Bianca me cutucou de leve:
"Vai continuar só olhando?"
Sorri, meio sem saber o por quê.
E fiquei ali, entre o suor do treino e o silêncio do que ainda viria, sentindo que talvez… o meu lugar naquele colégio ainda não tivesse sido revelado. Mas eu estava disposta a descobrir.
...ΩΩΩΩΩΩΩΩΩΩΩΩΩΩΩΩ...
A quadra estava vazia no fim da tarde, só o som dos meus tênis ecoando nos azulejos. Eu decidi ficar depois do treino, tentar repetir os passos sem o olhar crítico da capitã ou as piadinhas das meninas mais experientes.
"Direita, esquerda, giro... braço…"
Era pra ser simples. Mas eu conseguia parecer tudo, menos coordenada. Quando tentei girar pela terceira vez, meu braço voou pra um lado, o outro pro outro, e o pompom quase caiu da minha mão.
Foi aí que ouvi uma risada baixa atrás de mim.
"Você tá mais pra boneco de posto do que pra líder de torcida." — disse uma voz divertida.
Me virei, já preparada pra rebater, mas travei por meio segundo quando vi quem era.
Ele estava lá — o garoto do skate. Agora mais perto, encostado na grade da quadra, segurando o seu skate e com aquele sorriso solto, como se o mundo inteiro fosse um parque de diversões particular.
Era loiro, mas não daquele loiro artificial. Era um tom claro e natural que parecia ainda mais dourado sob o sol de fim de tarde. Os olhos eram castanhos, mas de um jeito diferente. Quase mel, quase âmbar — refletindo a luz como se tivessem sido feitos pra brilhar só naquele horário do dia. E, quando ele sorria, uma covinha aparecia na bochecha esquerda, o que — injustamente — o deixava fofo. Mesmo com aquele jeito convencido.

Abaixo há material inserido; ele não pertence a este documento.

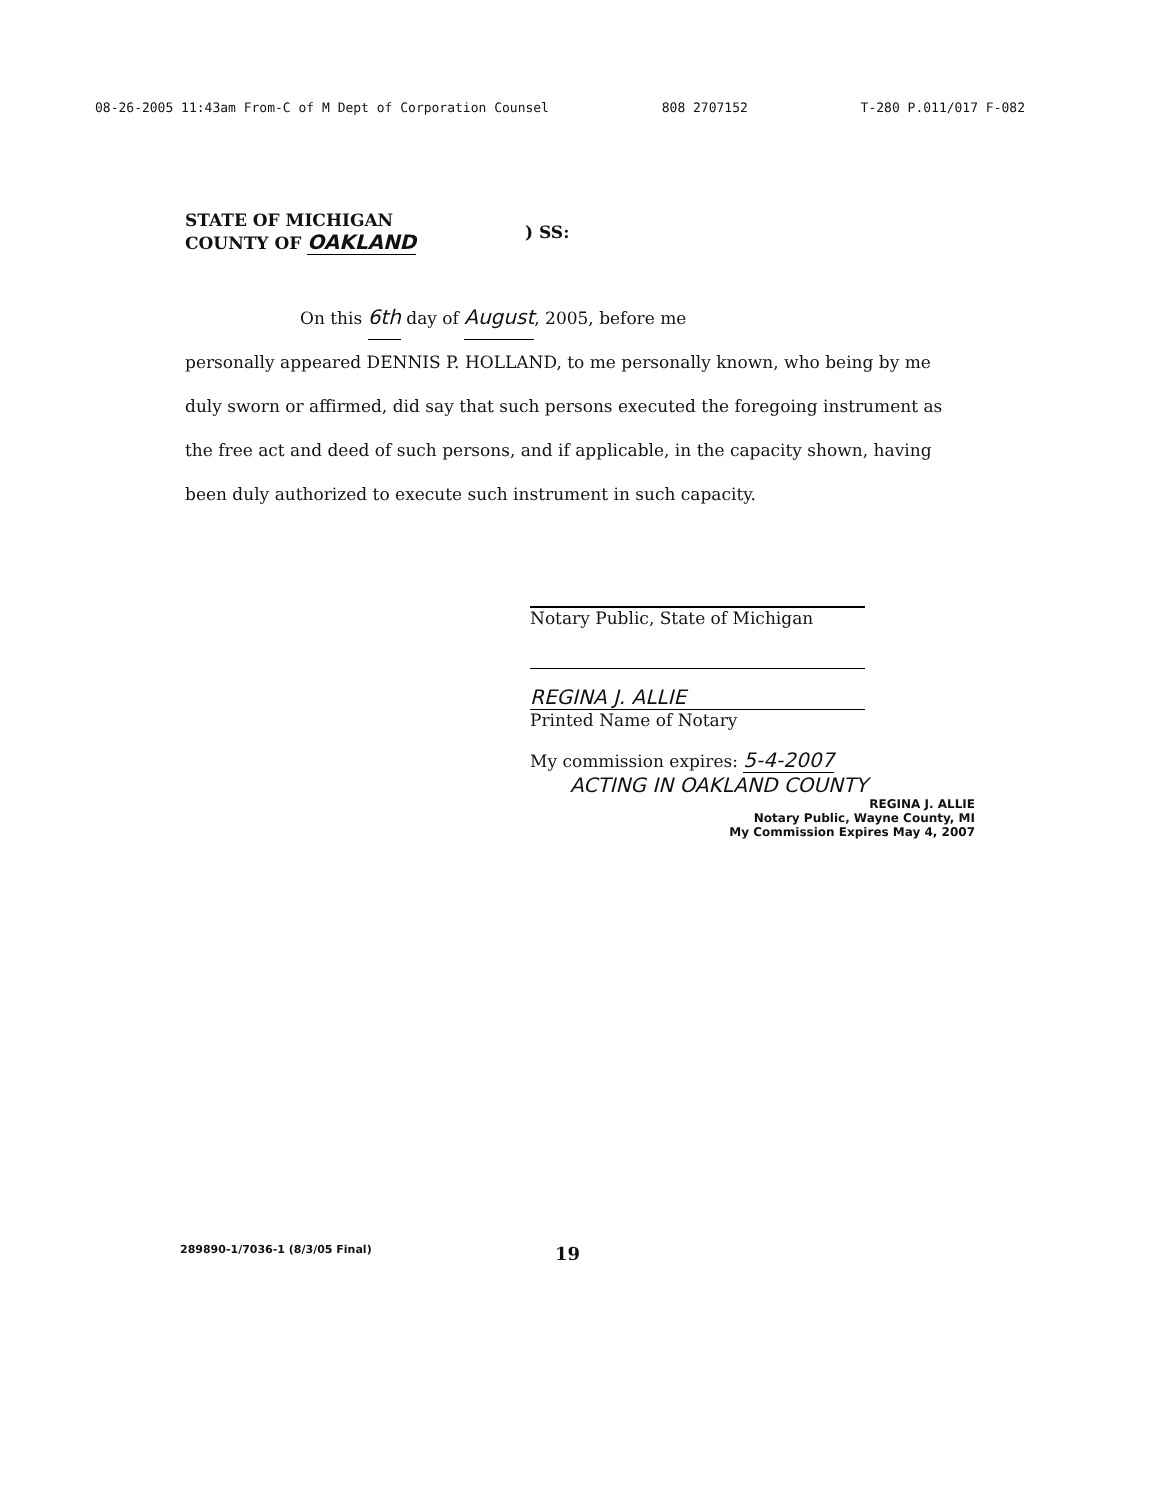08-26-2005 11:43am From-C of M Dept of Corporation Counsel 808 2707152 T-280 P.011/017 F-082
STATE OF MICHIGAN
COUNTY OF OAKLAND
) SS:
On this 6th day of August, 2005, before me
personally appeared DENNIS P. HOLLAND, to me personally known, who being by me duly sworn or affirmed, did say that such persons executed the foregoing instrument as the free act and deed of such persons, and if applicable, in the capacity shown, having been duly authorized to execute such instrument in such capacity.
Notary Public, State of Michigan
REGINA J. ALLIE
Printed Name of Notary
My commission expires: 5-4-2007
ACTING IN OAKLAND COUNTY
REGINA J. ALLIE
Notary Public, Wayne County, MI
My Commission Expires May 4, 2007
289890-1/7036-1 (8/3/05 Final) 19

Mas o que mais chamava atenção era o jeito como ele parecia levar tudo na brincadeira. Como se nada fosse sério demais. Como se a vida fosse um jogo, e ele soubesse todos os atalhos.
"E você parece bem à vontade dando opinião não solicitada." — rebati, tentando não mostrar que tinha reparado em absolutamente tudo.
Ele deu de ombros, com aquele ar despreocupado.
"É que eu gosto de ver gente tentando. E tropeçando. E tentando de novo. Tem algo… divertido nisso."
"Então você é do tipo que assiste vídeo de gente caindo no YouTube?"
"O tempo todo." — ele respondeu com naturalidade, o que me arrancou um riso involuntário: "Mas não me entenda mal. Você é corajosa. Eu teria desistido na primeira humilhação pública."
"Que bom que você não tá no time, então."
Ele sorriu de novo, mais de canto agora.
"Ainda não."
"Ainda?"
"Tô pensando em entrar. Futebol. Ou talvez basquete. Ainda não decidi se quero ser popular ou só meio popular."
Revirei os olhos, mas estava sorrindo. Ele tinha aquele tipo de charme irritante que entrava sorrateiro e ficava ali, cutucando.
"E você?" — ele perguntou, se aproximando um pouco: "Tá aqui por você ou pela sua mãe?"
Fiquei surpresa. Como ele…?
"Chutei. A maioria das meninas que treinam até depois do treino tão tentando provar algo pra alguém."
Suspirei, abaixando os olhos.
"Talvez um pouco dos dois."
Ele assentiu, como se entendesse mais do que dizia.
"Sou Théo, aliás."
"Só Théo?" - fiquei surpresa pelo seu nome ser tão pequeno.
"Eu prefiro assim."
"Okay..." - dei de ombros: " Eu sou Rosana, prefiro assim também, sem apelidos."
"Rosana…"— ele repetiu meu nome como se experimentasse o som: "Não combina com nome de boneco de posto. Mas combina com alguém que vai descobrir que é boa em outras coisas."
"Tipo o quê?"
Ele sorriu e caminhou de volta em direção à saída.
"Tipo fazer um garoto parar o treino de skate só pra ver ela dançar mal."
E saiu.
Fiquei ali, imóvel por um instante. A quadra vazia de novo. Mas com algo diferente no ar. Um tipo de energia que eu ainda não sabia explicar.
Talvez ele tivesse razão.
Talvez eu fosse boa em outras coisas. E talvez… aquela fosse a primeira vez em que alguém via algo em mim antes mesmo que eu soubesse o que era.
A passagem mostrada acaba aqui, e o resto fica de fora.